:: Material for the task ::
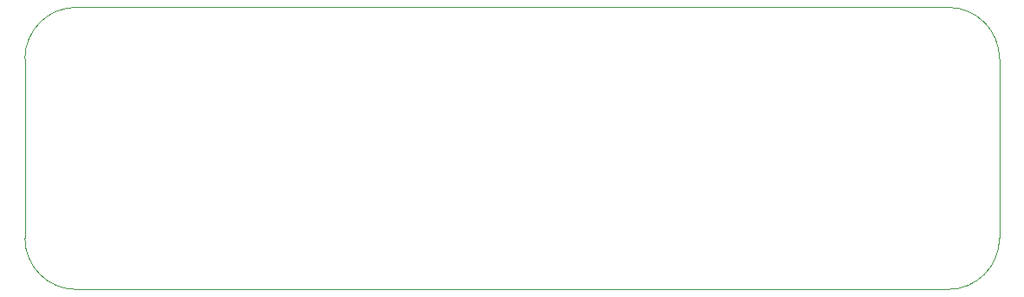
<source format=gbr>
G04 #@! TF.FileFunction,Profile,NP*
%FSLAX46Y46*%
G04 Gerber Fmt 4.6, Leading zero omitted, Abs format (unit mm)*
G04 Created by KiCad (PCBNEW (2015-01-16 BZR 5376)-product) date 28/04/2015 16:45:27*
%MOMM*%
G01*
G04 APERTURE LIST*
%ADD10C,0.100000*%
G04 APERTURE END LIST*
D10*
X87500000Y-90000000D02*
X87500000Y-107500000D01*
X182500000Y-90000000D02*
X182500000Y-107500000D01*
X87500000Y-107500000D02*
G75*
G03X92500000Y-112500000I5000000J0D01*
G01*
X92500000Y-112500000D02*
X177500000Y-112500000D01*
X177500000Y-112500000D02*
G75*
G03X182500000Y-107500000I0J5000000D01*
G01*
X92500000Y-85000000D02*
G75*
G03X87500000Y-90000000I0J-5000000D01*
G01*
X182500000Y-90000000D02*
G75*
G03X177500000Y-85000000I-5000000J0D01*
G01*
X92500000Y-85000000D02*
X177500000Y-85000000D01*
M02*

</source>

* * *

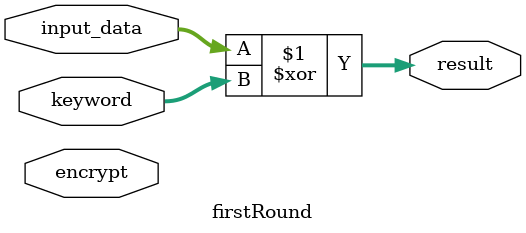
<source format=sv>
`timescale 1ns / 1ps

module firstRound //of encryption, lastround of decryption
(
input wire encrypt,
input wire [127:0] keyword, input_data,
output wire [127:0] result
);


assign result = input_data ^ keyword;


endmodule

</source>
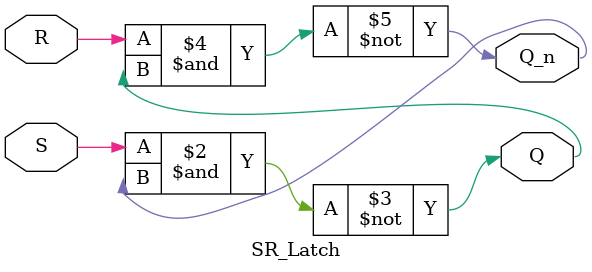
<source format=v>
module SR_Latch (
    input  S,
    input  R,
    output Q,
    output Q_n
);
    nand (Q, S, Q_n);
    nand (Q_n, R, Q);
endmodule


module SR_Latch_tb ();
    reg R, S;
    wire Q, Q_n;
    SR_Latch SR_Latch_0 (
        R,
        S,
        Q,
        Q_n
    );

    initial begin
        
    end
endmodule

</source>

:: Request ::
Look through the material above for the word "APERTURE" and copy every line that has it.

:: Response for this exercise ::
G04 APERTURE LIST*
G04 APERTURE END LIST*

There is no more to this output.